Agora, em vez de forasteiro, chego a Aparecida como convidado desses colegas. Um ofereceu-me almoço com carne de porco, enquanto o outro afirmou que frango caipira igual ao de sua esposa não se encontra nos arredores. Longe, óbvio, essa intenção em meus planos, pois passei em Aparecida, mesmo, para dialogar com pessoas que, sabia, são humildes e encontram-se fora de meu universo de trabalho.
Às vezes (para não dizer 'sempre'), precisamos sair do ninho, romper a cerca ou deixar a zona de conforto para conhecer o novo. O mundo lá fora não é diferente do nosso, é igual.

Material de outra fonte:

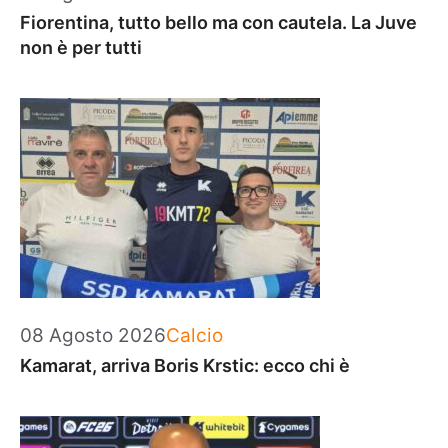
Fiorentina, tutto bello ma con cautela. La Juve
non è per tutti
Categorie
08 Agosto 2026
Calcio
Kamarat, arriva Boris Krstic: ecco chi è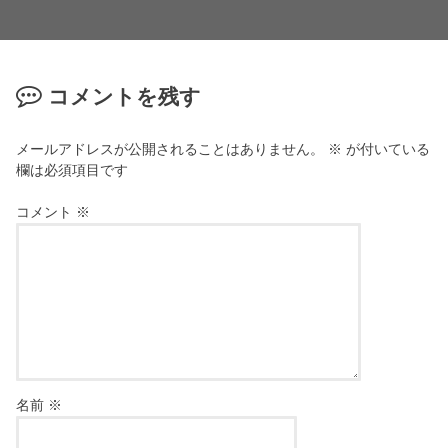
コメントを残す
メールアドレスが公開されることはありません。
※
が付いている
欄は必須項目です
コメント
※
名前
※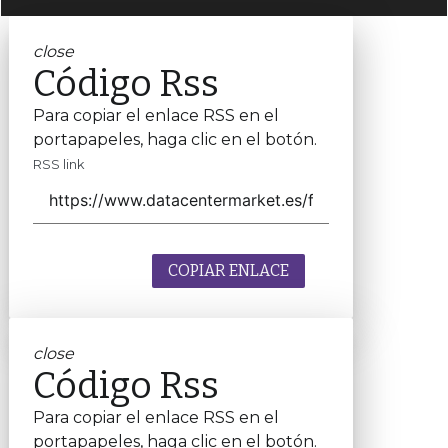
close
Código Rss
Para copiar el enlace RSS en el
portapapeles, haga clic en el botón.
RSS link
COPIAR ENLACE
close
Código Rss
Para copiar el enlace RSS en el
portapapeles, haga clic en el botón.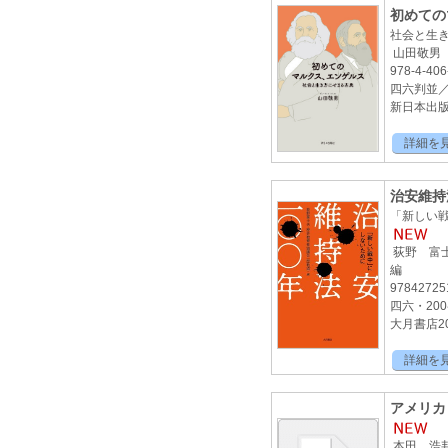
初めての
社会と生
山田敬男
978-4-406
四六判並／ 
新日本出版社
詳細を
治安維持
「新しい
荻野 富士
編
97842725
四六・20
大月書店20
詳細を
アメリカ
本田 浩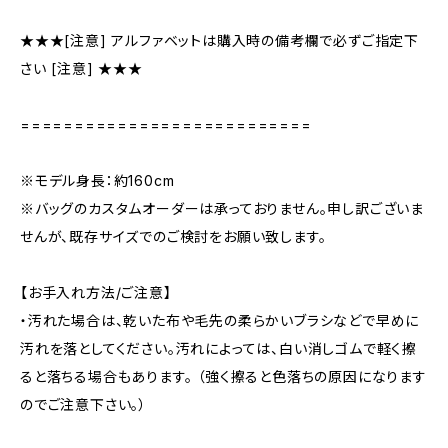
★★★[注意] アルファベットは購入時の備考欄で必ずご指定下
さい [注意] ★★★
===========================
※モデル身長：約160cm
※バッグのカスタムオーダーは承っておりません。申し訳ございま
せんが、既存サイズでのご検討をお願い致します。
【お手入れ方法/ご注意】
・汚れた場合は、乾いた布や毛先の柔らかいブラシなどで早めに
汚れを落としてください。汚れによっては、白い消しゴムで軽く擦
ると落ちる場合もあります。 （強く擦ると色落ちの原因になります
のでご注意下さい。）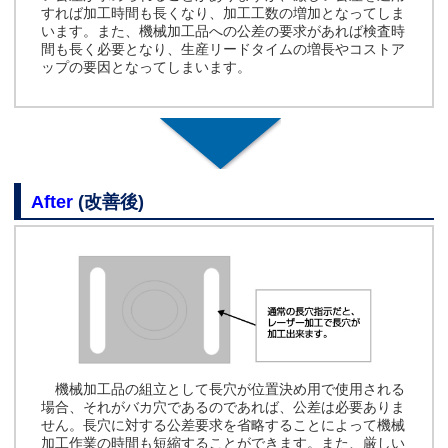
すれば加工時間も長くなり、加工工数の増加となってしま
います。また、機械加工品への公差の要求があれば検査時
間も長く必要となり、生産リードタイムの増長やコストア
ップの要因となってしまいます。
After
(改善後)
機械加工品の組立として長穴が位置決め用で使用される
場合、それがバカ穴であるのであれば、公差は必要ありま
せん。長穴に対する公差要求を省略することによって機械
加工作業の時間も短縮することができます。また、厳しい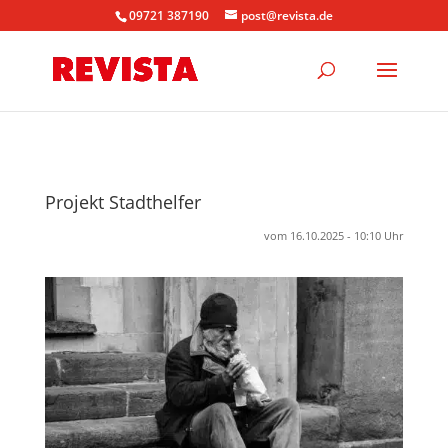
09721 387190
post@revista.de
Projekt Stadthelfer
vom 16.10.2025 - 10:10 Uhr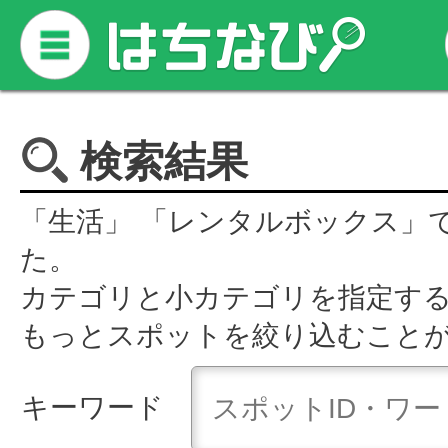
検索結果
「生活」 「レンタルボックス」
た。
カテゴリと小カテゴリを指定す
もっとスポットを絞り込むこと
キーワード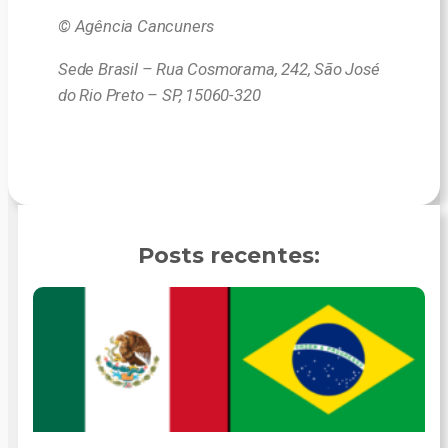
© Agência Cancuners
Sede Brasil – Rua Cosmorama, 242, São José
do Rio Preto – SP, 15060-320
Posts recentes: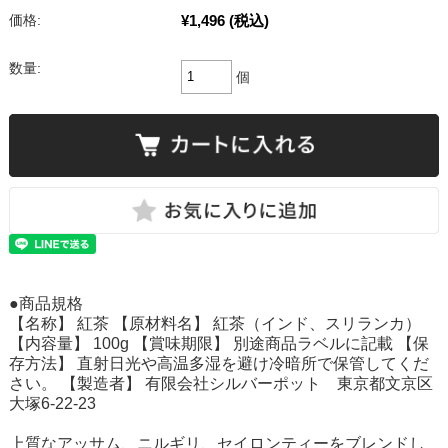
¥1,496
(税込)
価格:
数量:
個
●商品規格
【名称】 紅茶 【原材料名】 紅茶（インド、スリランカ）
【内容量】 100g 【賞味期限】 別途商品ラベルに記載 【保
存方法】 直射日光や高温多湿を避け冷暗所で保管してくだ
さい。 【製造者】 有限会社シルバーポット 東京都文京区
大塚6-22-23
上質なアッサム、ニルギリ、セイロンティーをブレンドし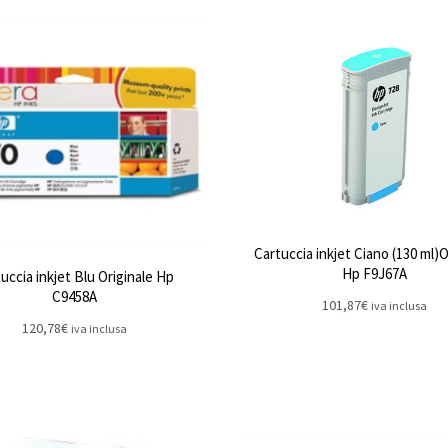
Cartuccia inkjet Ciano (130 ml)O
Hp F9J67A
uccia inkjet Blu Originale Hp
C9458A
101,87
€
iva inclusa
120,78
€
iva inclusa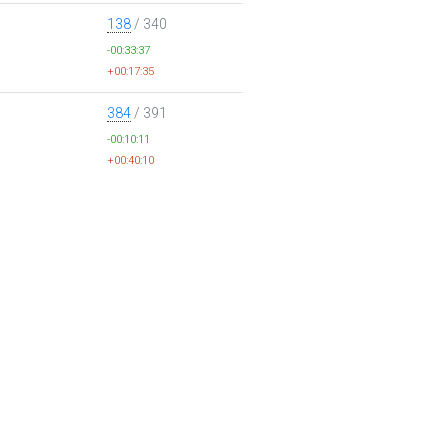
138
/ 340
-00:33:37
+00:17:35
384
/ 391
-00:10:11
+00:40:10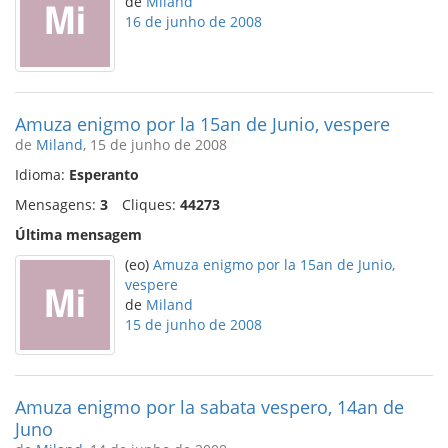
de
Miland
16 de junho de 2008
Amuza enigmo por la 15an de Junio, vespere
de
Miland
, 15 de junho de 2008
Idioma:
Esperanto
Mensagens:
3
Cliques:
44273
Última mensagem
(eo)
Amuza enigmo por la 15an de Junio,
vespere
de
Miland
15 de junho de 2008
Amuza enigmo por la sabata vespero, 14an de
Juno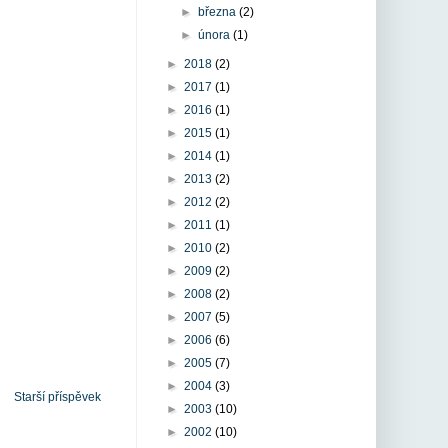
►
března
(2)
►
února
(1)
►
2018
(2)
►
2017
(1)
►
2016
(1)
►
2015
(1)
►
2014
(1)
►
2013
(2)
►
2012
(2)
►
2011
(1)
►
2010
(2)
►
2009
(2)
►
2008
(2)
►
2007
(5)
►
2006
(6)
►
2005
(7)
►
2004
(3)
Starší příspěvek
►
2003
(10)
►
2002
(10)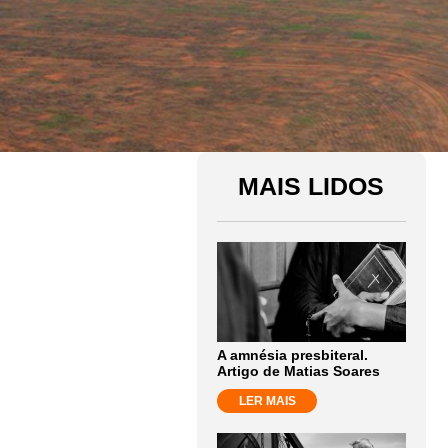
MAIS LIDOS
A amnésia presbiteral.
Artigo de Matias Soares
LER MAIS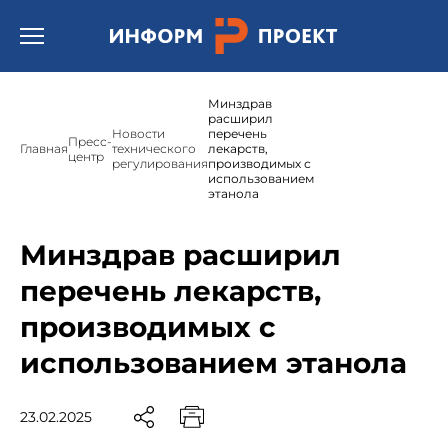
Открыть бургер меню.
Минздрав
расширил
Новости
перечень
Пресс-
Главная
технического
лекарств,
центр
регулирования
производимых с
использованием
этанола
Минздрав расширил
перечень лекарств,
производимых с
использованием этанола
23.02.2025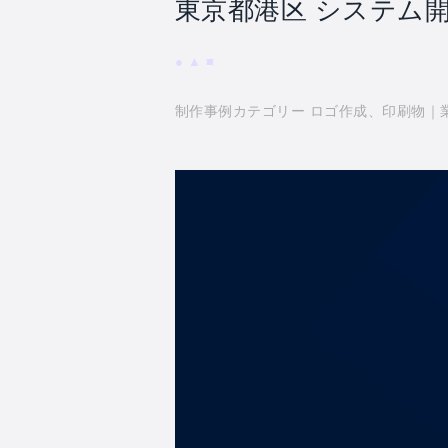
東京都港区 システム
制作事例カテゴリー ロゴ作成、印刷物｜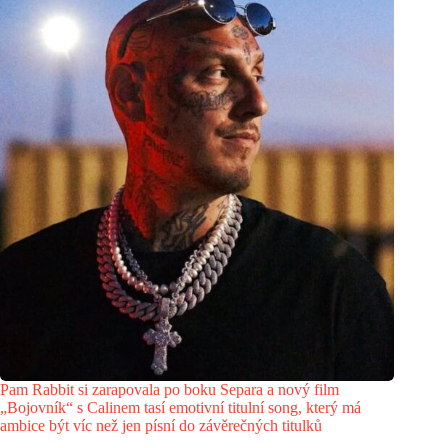
Pam Rabbit si zarapovala po boku Separa a nový film
„Bojovník“ s Calinem tasí emotivní titulní song, který má
ambice být víc než jen písní do závěrečných titulků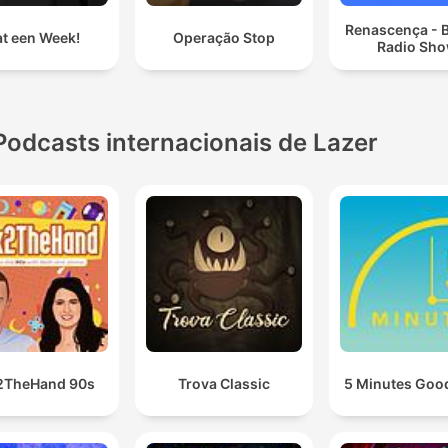
Renascença - 
t een Week!
Operação Stop
Radio Sh
Podcasts internacionais de Lazer
2TheHand 90s
Trova Classic
5 Minutes Goo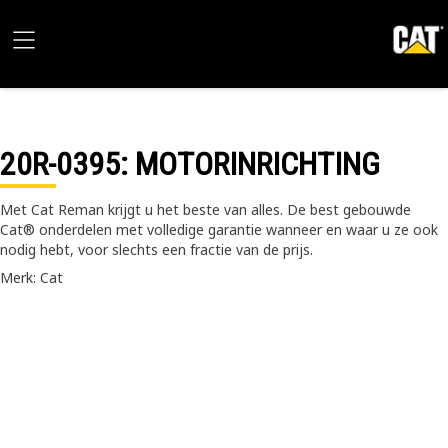
20R-0395
: MOTORINRICHTING
Met Cat Reman krijgt u het beste van alles. De best gebouwde
Cat® onderdelen met volledige garantie wanneer en waar u ze ook
nodig hebt, voor slechts een fractie van de prijs.
Merk: Cat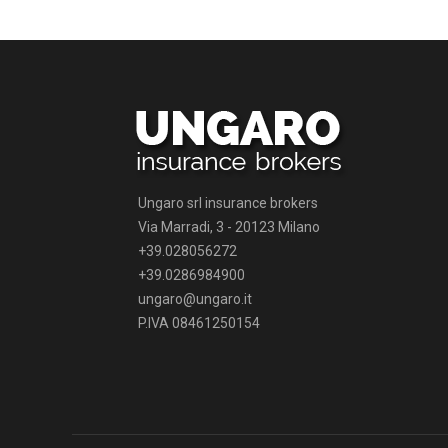
Ungaro srl insurance brokers
Via Marradi, 3 - 20123 Milano
+39.028056272
+39.0286984900
ungaro@ungaro.it
P.IVA 08461250154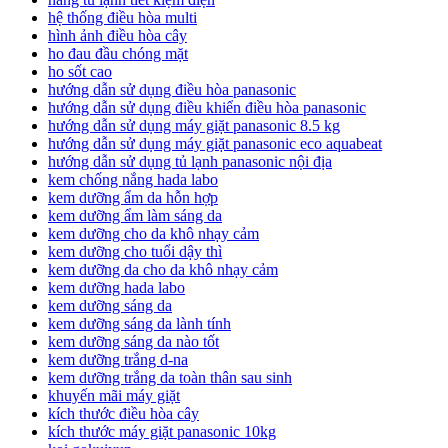
hệ thống điều hòa multi
hình ảnh điều hòa cây
ho đau đầu chóng mặt
ho sốt cao
hướng dẫn sử dụng điều hòa panasonic
hướng dẫn sử dụng điều khiển điều hòa panasonic
hướng dẫn sử dụng máy giặt panasonic 8.5 kg
hướng dẫn sử dụng máy giặt panasonic eco aquabeat
hướng dẫn sử dụng tủ lạnh panasonic nội địa
kem chống nắng hada labo
kem dưỡng ẩm da hỗn hợp
kem dưỡng ẩm làm sáng da
kem dưỡng cho da khô nhạy cảm
kem dưỡng cho tuổi dậy thì
kem dưỡng da cho da khô nhạy cảm
kem dưỡng hada labo
kem dưỡng sáng da
kem dưỡng sáng da lành tính
kem dưỡng sáng da nào tốt
kem dưỡng trắng d-na
kem dưỡng trắng da toàn thân sau sinh
khuyến mãi máy giặt
kích thước điều hòa cây
kích thước máy giặt panasonic 10kg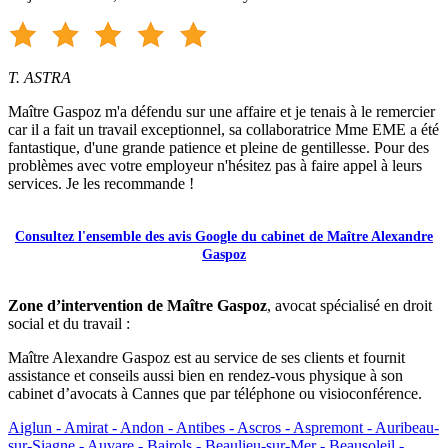
T. ASTRA
Maître Gaspoz m'a défendu sur une affaire et je tenais à le remercier
car il a fait un travail exceptionnel, sa collaboratrice Mme EME a été
fantastique, d'une grande patience et pleine de gentillesse. Pour des
problèmes avec votre employeur n'hésitez pas à faire appel à leurs
services. Je les recommande !
Consultez l'ensemble des avis Google du cabinet de Maître Alexandre
Gaspoz
Zone d’intervention de Maître Gaspoz
, avocat spécialisé en droit
social et du travail :
Maître Alexandre Gaspoz est au service de ses clients et fournit
assistance et conseils aussi bien en rendez-vous physique à son
cabinet d’avocats à Cannes que par téléphone ou visioconférence.
Aiglun -
Amirat -
Andon -
Antibes -
Ascros -
Aspremont -
Auribeau-
sur-Siagne -
Auvare -
Bairols -
Beaulieu-sur-Mer -
Beausoleil -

As pessoas têm problemas, choram, lamentam perdas, decepcionam-se com a política, têm desejos diferentes e buscam compensar as frustrações de alguma forma. Nós é que nos auto isolamos do mundo, muitas vezes sob uma arrogância que nos torna desumanos, enquanto entendemos ser o suprassumo da humanidade.
No reino da hipocrisia. boteco é lugar de perdição, por conter bebida e pessoas que as consomem. Mas, não. Boteco é uma empresa como outra qualquer, recolhedora de impostos, empregadora formal. Quem por ali passa faz parte da engrenagem que movimenta o mundo, ou seja, é parte de um sistema a que denominamos capitalismo. Basta olhar para os arredores e, visualizando de cima, entender que há, na sua cidade, mais botecos do que igrejas, supermercados, escolas e restaurantes de luxo. Com o diferencial de que o público, ali, frequenta escolas, igrejas, supermercados e restaurantes de luxo, sem, contudo, a convenção social de que frequentadores de igrejas, escolas, supermercados e restaurantes de luxo admitirem ou conceberem-se enquanto frequentadores de botecos.
E é exatamente isso que faz do boteco um ambiente ímpar. Por mais que você ali adentre e beba um refrigerante, a maior parte da sociedade hipócrita o olhará de esgueio, como se tu fosses um imperfeito. E imperfeitos todos somos, desde que nascemos. O que nos diferencia é que alguns lidam com a imperfeição sob a harmonia da conversa, das relações inter-pessoais, enquanto outros, sob a égide da pseudo busca pela perfeição, isolam-se na amargura que é dialogar com o próprio ego.